Pressure Mounts on Goldman

The folks at Goldman might still believe they are doing God's work, yet the regulators believe otherwise, as the news of a possible criminal probe by federal prosecutors hit the tape last week and sent the investment bank's stock reeling. Add that to the SEC charges filed last month, and it's not looking so good for the world's most lovable vampire squid. Sure there's enough money to settle charges with everyone, but criminal charges? Not good, and generally not survivable. Time to crank up the PR machine and work on convincing everyone that they're really sorry, they're nothing to change and stuff like this is never going to happen again, at least not for another seven years or so.

The FT reports this morning that GS is planning to "change some of its practices in dealing with institutional clients, a step that could help it settle charges filed last month by US securities regulators." The thing is, even though the designation of "institutional client" implies that said client actually understands what it's investing in, that has proved not to be the case. In fact, many clients gladly purchased billions upon billions of complicated structured products from GS without knowing that they would likely be worthless in a matter of months. So, what to do to address the issue of GS's clients being boobs for assuming that the bank actually cared that it was selling worthless garbage to book monster profits? Hmmm, let's see... Oh, here's a great idea! Make them state that they understand the risks associated with any given security before doing a transaction with the bank. Creates a bunch of needless paperwork. Protects the bank from lawsuits in the future. Keeps the lawyers busy. Problem solved.

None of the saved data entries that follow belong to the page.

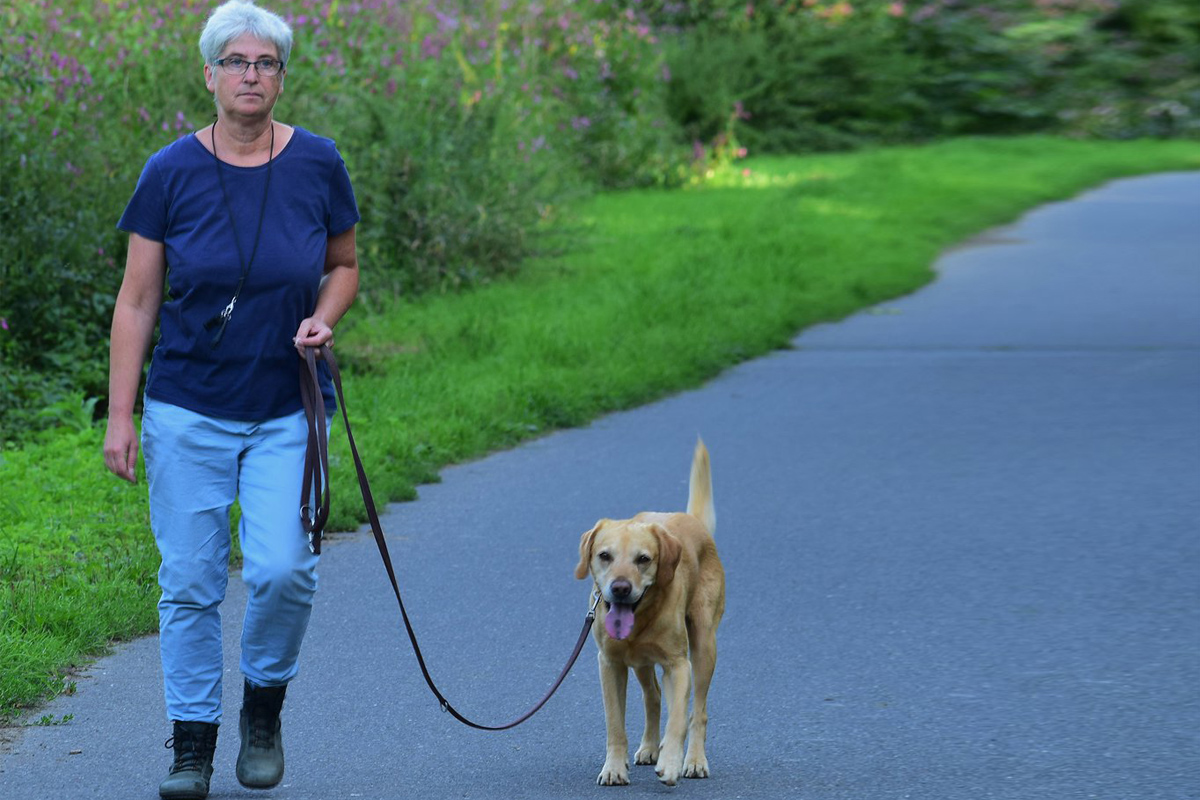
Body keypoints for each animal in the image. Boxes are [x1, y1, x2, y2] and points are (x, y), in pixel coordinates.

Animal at [576, 441, 724, 786]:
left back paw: (694, 759)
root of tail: (691, 519)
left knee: (698, 710)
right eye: (604, 555)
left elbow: (679, 719)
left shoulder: (679, 665)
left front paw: (671, 762)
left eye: (643, 559)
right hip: (641, 663)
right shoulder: (610, 664)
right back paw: (649, 747)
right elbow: (615, 723)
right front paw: (614, 768)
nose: (620, 588)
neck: (642, 618)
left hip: (704, 645)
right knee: (653, 696)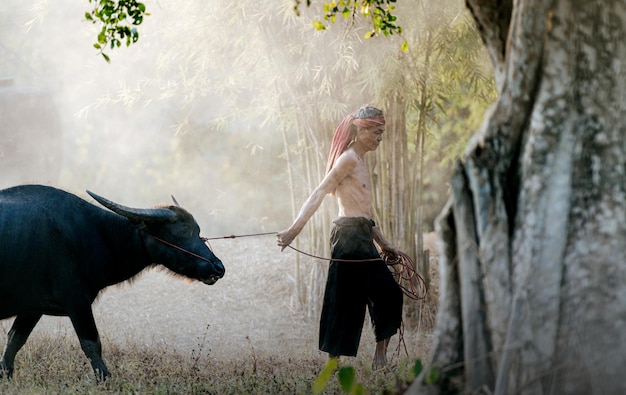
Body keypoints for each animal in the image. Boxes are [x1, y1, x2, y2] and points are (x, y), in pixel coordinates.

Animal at [0, 186, 224, 380]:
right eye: (183, 230)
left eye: (197, 230)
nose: (218, 267)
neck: (97, 234)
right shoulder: (77, 303)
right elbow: (92, 344)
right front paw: (105, 379)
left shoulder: (33, 308)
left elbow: (14, 340)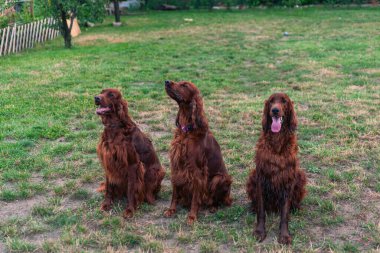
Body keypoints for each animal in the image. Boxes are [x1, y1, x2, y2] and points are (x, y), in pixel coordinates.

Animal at [94, 88, 164, 217]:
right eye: (101, 92)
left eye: (111, 95)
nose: (96, 98)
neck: (114, 127)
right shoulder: (108, 162)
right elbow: (109, 188)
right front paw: (106, 204)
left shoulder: (133, 165)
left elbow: (131, 189)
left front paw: (130, 209)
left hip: (157, 171)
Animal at [163, 80, 232, 224]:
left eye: (184, 85)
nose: (166, 81)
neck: (186, 131)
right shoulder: (176, 166)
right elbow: (175, 192)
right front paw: (171, 209)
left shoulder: (197, 171)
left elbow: (195, 197)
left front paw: (192, 216)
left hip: (219, 178)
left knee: (217, 199)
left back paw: (213, 207)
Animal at [246, 93, 306, 245]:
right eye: (271, 101)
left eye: (284, 101)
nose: (275, 110)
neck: (277, 141)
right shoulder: (261, 178)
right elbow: (261, 211)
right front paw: (259, 231)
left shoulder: (287, 179)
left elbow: (284, 214)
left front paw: (284, 235)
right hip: (252, 176)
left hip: (300, 175)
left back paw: (296, 208)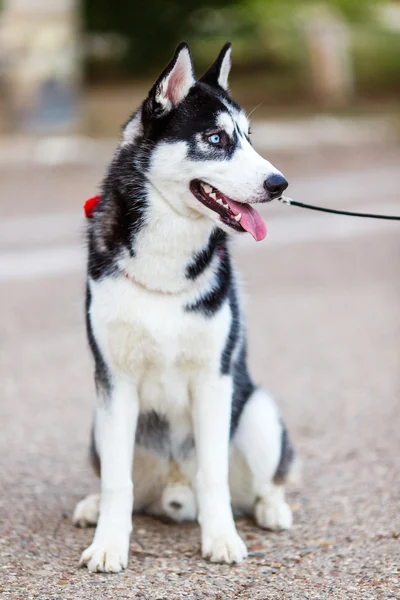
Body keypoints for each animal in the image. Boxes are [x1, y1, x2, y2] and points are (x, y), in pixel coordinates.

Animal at [73, 43, 294, 572]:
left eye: (250, 138)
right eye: (216, 138)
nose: (280, 183)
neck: (164, 263)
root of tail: (172, 490)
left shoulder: (213, 380)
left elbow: (213, 474)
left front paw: (222, 539)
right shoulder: (114, 382)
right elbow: (117, 481)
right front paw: (110, 544)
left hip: (257, 411)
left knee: (264, 481)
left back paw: (271, 508)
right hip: (98, 422)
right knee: (124, 485)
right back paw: (93, 506)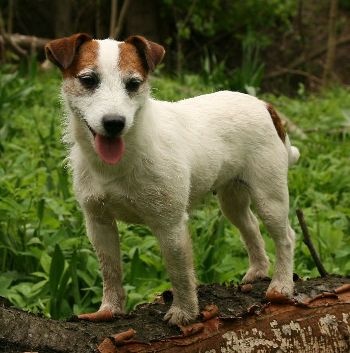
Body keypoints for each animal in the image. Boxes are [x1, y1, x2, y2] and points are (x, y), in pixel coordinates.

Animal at [45, 33, 300, 324]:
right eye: (88, 80)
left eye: (133, 84)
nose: (114, 123)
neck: (122, 159)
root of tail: (264, 105)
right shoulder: (99, 223)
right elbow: (110, 270)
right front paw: (109, 309)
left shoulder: (170, 225)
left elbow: (180, 273)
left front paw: (185, 313)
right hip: (232, 200)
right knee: (251, 227)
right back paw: (258, 271)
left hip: (270, 197)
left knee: (286, 236)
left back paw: (281, 286)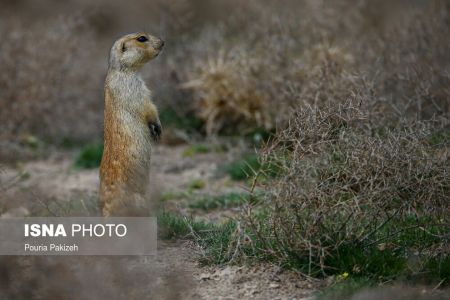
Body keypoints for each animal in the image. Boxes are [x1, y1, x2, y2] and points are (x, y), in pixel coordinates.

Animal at [99, 32, 164, 216]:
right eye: (141, 38)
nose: (163, 42)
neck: (122, 69)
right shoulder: (133, 88)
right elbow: (148, 107)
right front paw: (157, 128)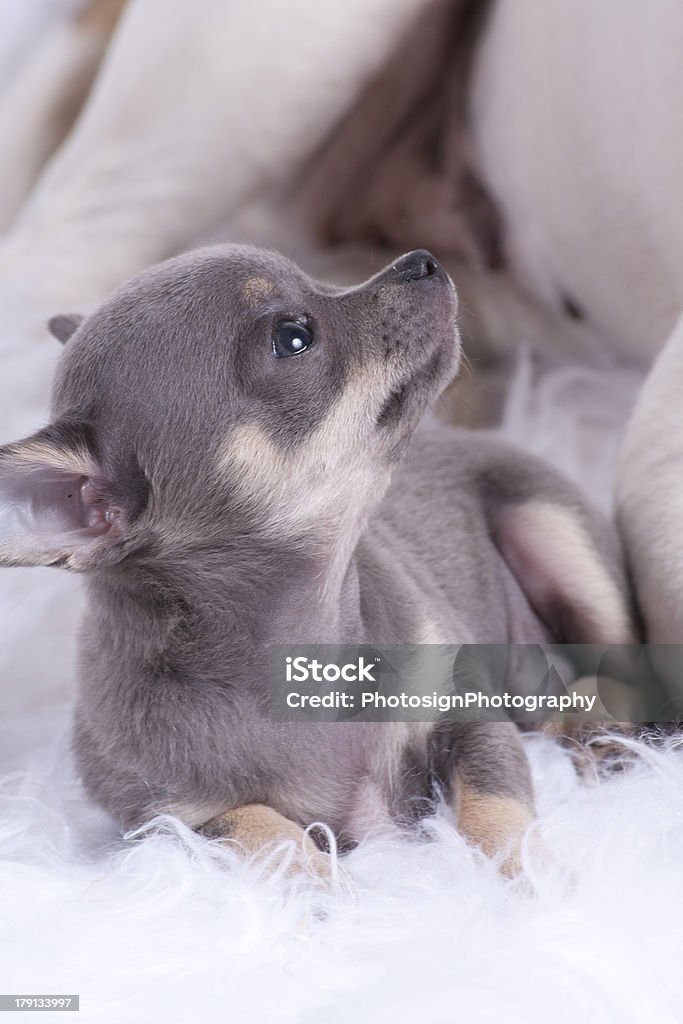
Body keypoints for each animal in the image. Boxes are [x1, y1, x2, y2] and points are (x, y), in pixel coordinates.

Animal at [0, 245, 634, 872]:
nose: (422, 260)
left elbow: (496, 808)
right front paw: (325, 885)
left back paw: (596, 728)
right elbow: (266, 831)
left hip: (553, 527)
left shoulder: (469, 713)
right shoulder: (171, 818)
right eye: (293, 337)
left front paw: (524, 882)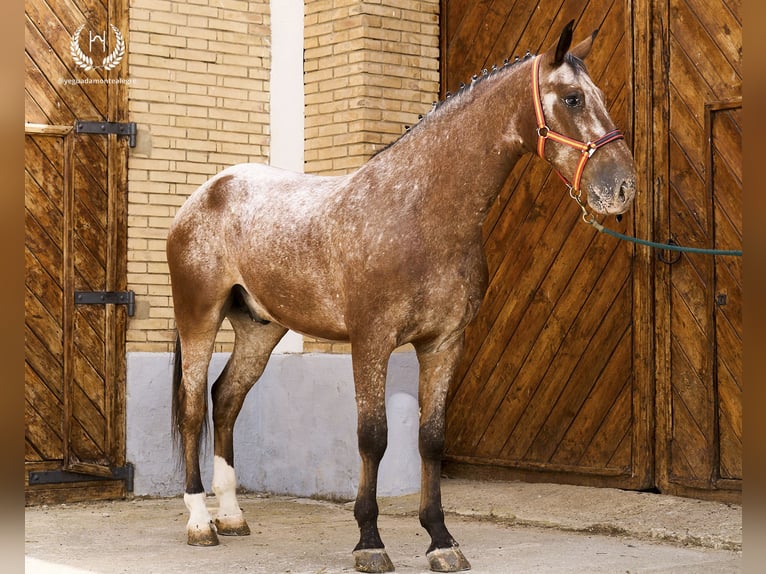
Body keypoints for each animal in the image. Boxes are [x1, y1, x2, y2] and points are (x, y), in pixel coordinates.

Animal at [168, 20, 636, 572]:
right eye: (572, 98)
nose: (623, 186)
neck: (418, 211)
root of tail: (206, 194)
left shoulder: (443, 343)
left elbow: (430, 441)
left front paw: (440, 540)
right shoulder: (371, 342)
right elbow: (373, 438)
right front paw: (370, 540)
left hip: (260, 329)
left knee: (226, 399)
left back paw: (233, 515)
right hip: (199, 317)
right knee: (193, 406)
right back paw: (201, 522)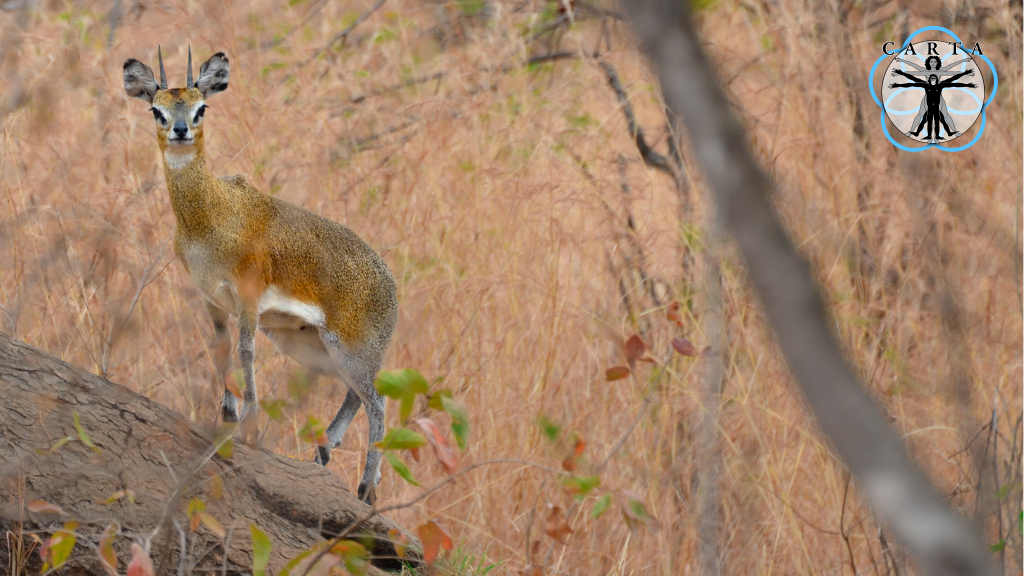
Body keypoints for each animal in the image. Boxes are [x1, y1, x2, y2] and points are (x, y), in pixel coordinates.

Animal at [123, 47, 399, 500]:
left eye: (201, 107)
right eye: (156, 110)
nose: (180, 131)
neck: (210, 217)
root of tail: (391, 285)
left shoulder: (248, 299)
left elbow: (245, 351)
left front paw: (249, 426)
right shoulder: (213, 300)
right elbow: (221, 351)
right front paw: (226, 418)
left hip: (349, 349)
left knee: (378, 401)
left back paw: (364, 487)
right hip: (312, 347)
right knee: (358, 395)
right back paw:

Might I suggest the following format for the new documents:

"Dear Valued Customer,

Please be advised that when our salesmen call you, they are attempting to sell securities that Goldman no longer wishes to own in its inventory. If we actually believed the securities were going to rise in value, we would keep them. In fact, it is highly likely that we believe the securities will lose value immediately. Furthermore, please be aware that we have likely front-run you before calling you in order to bid up the price of the securities we want you to purchase. In fact, if the securities are actively traded and you see bids on the screens reflecting certain prices, please be aware that it might just be our trader trying to paint the screens to coerce you into paying an inflated price. The minute you place your order, the trader might pull his bids in order to make you look and feel like a jackass. If the securities are less liquid products without tradeable prices, products in fact that we have created, please be aware that you are paying WAY more for the securities than we actually believe they are worth. It's what we at Goldman refer to as "customer service." As a profit making enterprise, it is our job to rip you off until you feel it in your keister. If you haven't thought of your keister today, might I recommend that you give your GS salesman a call. Have a nice day!"